• _WORK TO COMPLETE_
Give back one number only: how many lines in the material below contain "firma".

*** Opening of THE INPUT ***

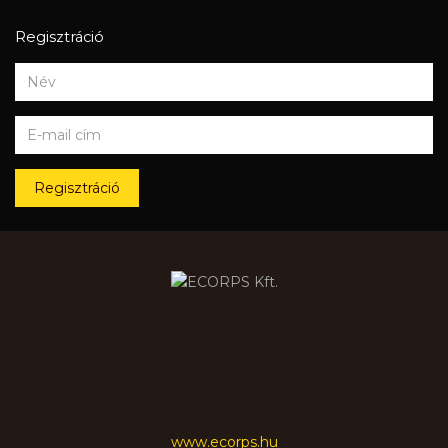
Regisztráció
Regisztráció
www.ecorps.hu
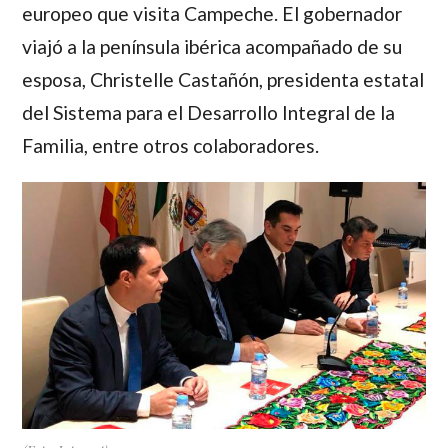
europeo que visita Campeche. El gobernador
viajó a la península ibérica acompañado de su
esposa, Christelle Castañón, presidenta estatal
del Sistema para el Desarrollo Integral de la
Familia, entre otros colaboradores.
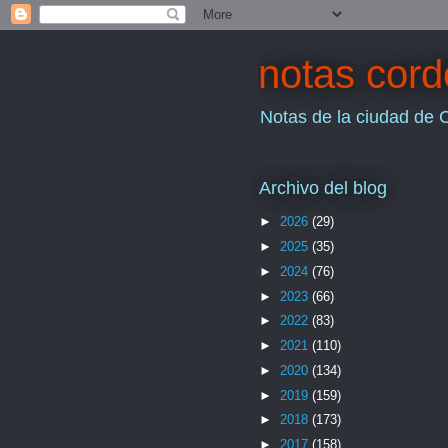
notas cor
Notas de la ciudad de 
Archivo del blog
►
2026
(29)
►
2025
(35)
►
2024
(76)
►
2023
(66)
►
2022
(83)
►
2021
(110)
►
2020
(134)
►
2019
(159)
►
2018
(173)
►
2017
(158)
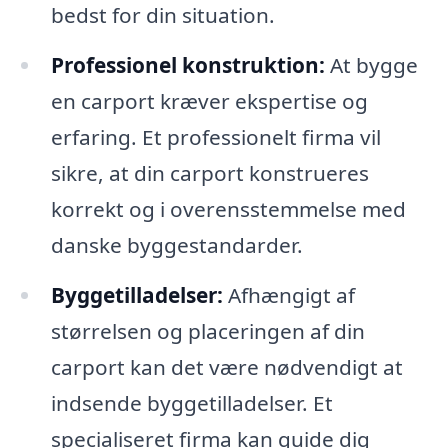
bedst for din situation.
Professionel konstruktion:
At bygge
en carport kræver ekspertise og
erfaring. Et professionelt firma vil
sikre, at din carport konstrueres
korrekt og i overensstemmelse med
danske byggestandarder.
Byggetilladelser:
Afhængigt af
størrelsen og placeringen af din
carport kan det være nødvendigt at
indsende byggetilladelser. Et
specialiseret firma kan guide dig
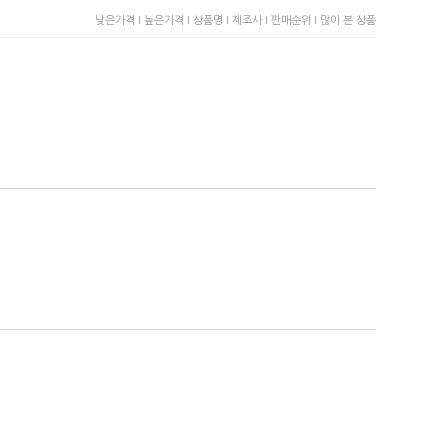
낮은가격 I
높은가격 I
상품명 I
제조사 I
판매순위 I
많이 본 상품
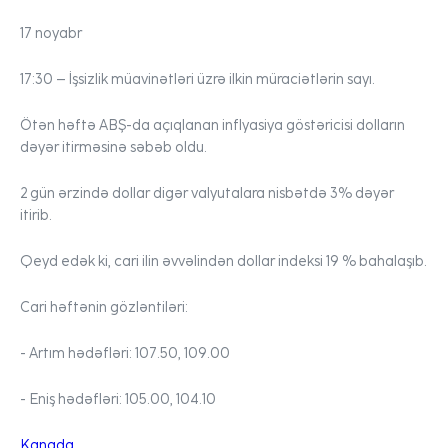
17 noyabr
17:30
– İşsizlik müavinətləri üzrə ilkin müraciətlərin sayı.
Ötən həftə ABŞ-da açıqlanan inflyasiya göstəricisi dolların
dəyər itirməsinə səbəb oldu.
2 gün ərzində dollar digər valyutalara nisbətdə 3% dəyər
itirib.
Qeyd edək ki, cari ilin əvvəlindən
dollar
indeksi 19 % bahalaşıb.
Cari həftənin gözləntiləri:
- Artım hədəfləri:
107.50, 109.00
- Eniş hədəfləri:
105.00, 104.10
Kanada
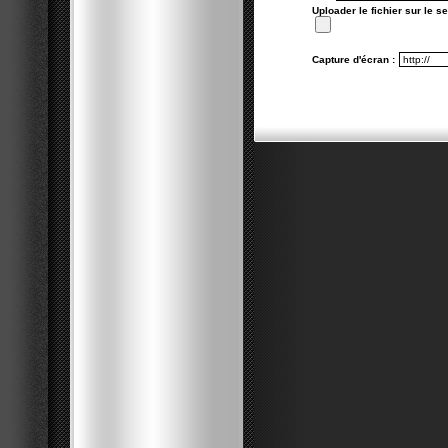
Uploader le fichier sur le se
Capture d'écran :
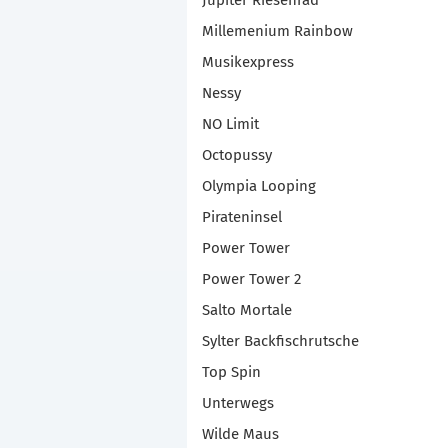
Jupiter Riesenrad
Millemenium Rainbow
Musikexpress
Nessy
NO Limit
Octopussy
Olympia Looping
Pirateninsel
Power Tower
Power Tower 2
Salto Mortale
Sylter Backfischrutsche
Top Spin
Unterwegs
Wilde Maus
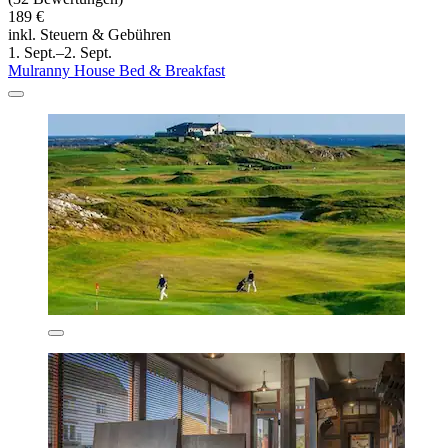
189 €
inkl. Steuern & Gebühren
1. Sept.–2. Sept.
Mulranny House Bed & Breakfast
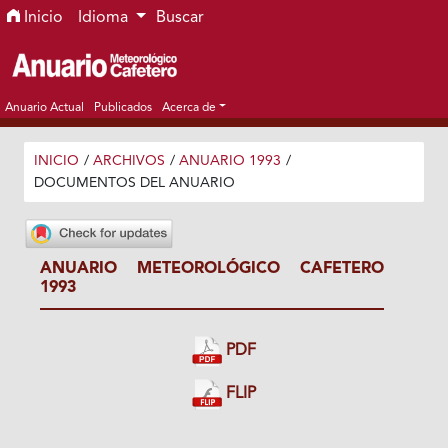
Ir al menú de navegación principal
Ir al contenido principal
Ir al pie de página del sitio
Inicio
Idioma
Buscar
Anuario Actual
Publicados
Acerca de
INICIO
/
ARCHIVOS
/
ANUARIO 1993
/
DOCUMENTOS DEL ANUARIO
ANUARIO METEOROLÓGICO CAFETERO
1993
PDF
FLIP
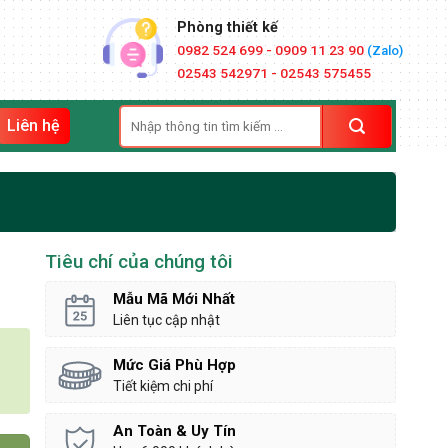
Phòng thiết kế
0982 524 699 - 0909 11 23 90
(Zalo)
02543 542971 - 02543 575455
Tìm
Liên hệ
kiếm:
Tiêu chí của chúng tôi
Mẫu Mã Mới Nhất
Liên tục cập nhật
Mức Giá Phù Hợp
Tiết kiệm chi phí
An Toàn & Uy Tín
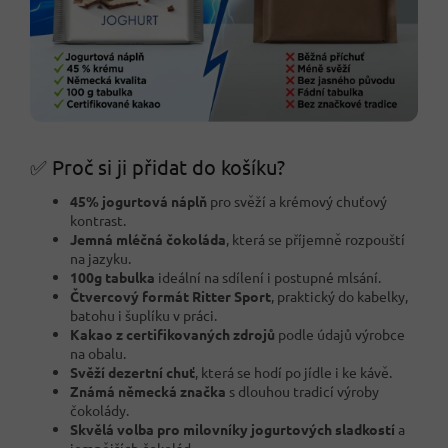
✅ Proč si ji přidat do košíku?
45% jogurtová náplň
pro svěží a krémový chuťový
kontrast.
Jemná mléčná čokoláda
, která se příjemně rozpouští
na jazyku.
100g tabulka
ideální na sdílení i postupné mlsání.
Čtvercový formát Ritter Sport
, praktický do kabelky,
batohu i šuplíku v práci.
Kakao z certifikovaných zdrojů
podle údajů výrobce
na obalu.
Svěží dezertní chuť
, která se hodí po jídle i ke kávě.
Známá německá značka
s dlouhou tradicí výroby
čokolády.
Skvělá volba pro milovníky jogurtových sladkostí
a
jemnějších čokolád.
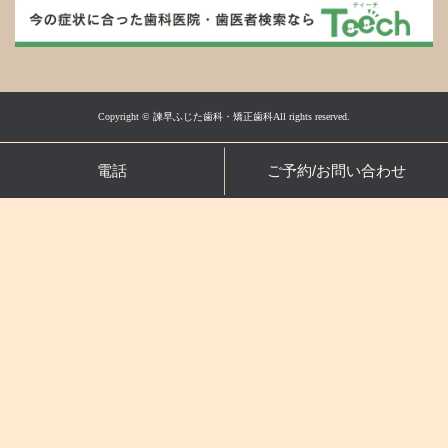
Copyright ©
諫早ふじた歯科・矯正歯科All rights reserved.
電話
ご予約/お問い合わせ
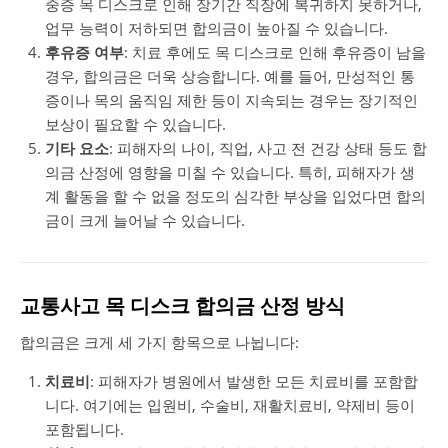
중증 목 디스크로 인해 장기간 직장에 복귀하지 못하거나,
업무 능력이 저하되면 합의금이 높아질 수 있습니다.
후유증 여부
: 치료 후에도 목 디스크로 인해 후유증이 남을
경우, 합의금은 더욱 상승합니다. 예를 들어, 만성적인 통
증이나 목의 움직임 제한 등이 지속되는 경우는 장기적인
보상이 필요할 수 있습니다.
기타 요소
: 피해자의 나이, 직업, 사고 전 건강 상태 등도 합
의금 산정에 영향을 미칠 수 있습니다. 특히, 피해자가 생
계 활동을 할 수 없을 정도의 심각한 부상을 입었다면 합의
금이 크게 늘어날 수 있습니다.
교통사고 목 디스크 합의금 산정 방식
합의금은 크게 세 가지 항목으로 나뉩니다:
치료비
: 피해자가 병원에서 발생한 모든 치료비를 포함합
니다. 여기에는 입원비, 수술비, 재활치료비, 약제비 등이
포함됩니다.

*** Close of THE INPUT ***

• _EXERCISE SOLUTION_
2